School of Biomedical Engineering, Shenzhen University Medical School, Shenzhen University, Shenzhen, Guangdong, 518055, China.
Department of Biomedical Engineering, Hong Kong Polytechnic University, Hong Kong Special administrative regions of China.
Int J Med Inform. 2024 Nov;191:105553. doi: 10.1016/j.ijmedinf.2024.105553. Epub 2024 Jul 20.
Acute kidney injury (AKI) is associated with increased mortality in critically ill patients. Due to differences in the etiology and pathophysiological mechanism, the current AKI criteria put it an embarrassment to evaluate clinical therapy and prognosis.
We aimed to identify subphenotypes based on routinely collected clinical data to expose the unique pathophysiologic patterns.
A retrospective study was conducted based on the Medical Information Mart for Intensive Care IV (MIMIC-IV) and the eICU Collaborative Research Database (eICU-CRD), and a deep clustering approach was conducted to derive subphenotypes. We conducted further analysis to uncover the underlying clinical patterns and interpret the subphenotype derivation.
We studied 14,189 and 19,382 patients with AKI within 48 h of ICU admission in the two datasets, respectively. Through our approach, we identified seven distinct AKI subphenotypes with mortality heterogeneity in each cohort. These subphenotypes displayed significant variations in demographics, comorbidities, levels of laboratory measurements, and survival patterns. Notably, the subphenotypes could not be effectively characterized using the Kidney Disease: Improving Global Outcomes (KDIGO) criteria alone. Therefore, we uncovered the unique underlying characteristics of each subphenotype through model-based interpretation. To assess the usability of the subphenotypes, we conducted an evaluation, which yielded a micro-Area Under the Receiver Operating Characteristic (AUROC) of 0.81 in the single-center cohort and 0.83 in the multi-center cohort within 48-hour of admission.

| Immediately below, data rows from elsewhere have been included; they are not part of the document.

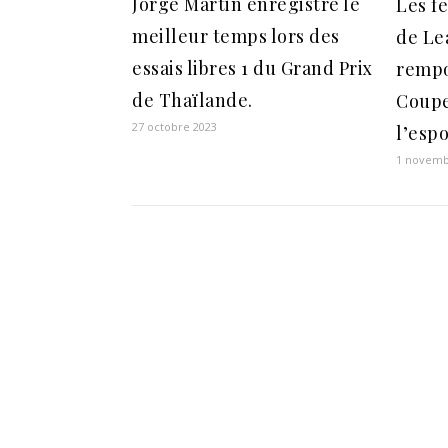
Jorge Martin enregistre le
Les f
meilleur temps lors des
de Le
essais libres 1 du Grand Prix
rempo
de Thaïlande.
Coupe
27 octobre 2023
l’espo
1 novemb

We derived highly characteristic, interpretable, and usable AKI subphenotypes that exhibited superior prognostic values.
急性肾损伤(AKI)与危重症患者的死亡率增加有关。由于病因和病理生理机制的不同,目前的 AKI 标准在评估临床治疗和预后方面存在尴尬。
我们旨在基于常规收集的临床数据识别亚表型,以揭示独特的病理生理模式。
本研究基于医疗信息重症监护 IV (MIMIC-IV)和 eICU 协作研究数据库(eICU-CRD)进行回顾性研究,并采用深度聚类方法来推导亚表型。我们进一步进行了分析,以揭示潜在的临床模式并解释亚表型的推导。
我们在两个数据集的 ICU 入院后 48 小时内分别研究了 14189 例和 19382 例 AKI 患者。通过我们的方法,我们在每个队列中识别出了七个不同的 AKI 亚表型,这些亚表型在死亡率方面存在异质性。这些亚表型在人口统计学、合并症、实验室测量水平和生存模式方面存在显著差异。值得注意的是,仅使用肾脏病:改善全球结局(KDIGO)标准无法有效地描述这些亚表型。因此,我们通过基于模型的解释揭示了每个亚表型的独特潜在特征。为了评估亚表型的可用性,我们进行了评估,在单中心队列中,亚表型在入院后 48 小时的微接收器操作特征曲线下面积(AUROC)为 0.81,在多中心队列中为 0.83。
我们推导了高度特征化、可解释和可用的 AKI 亚表型,这些亚表型具有优异的预后价值。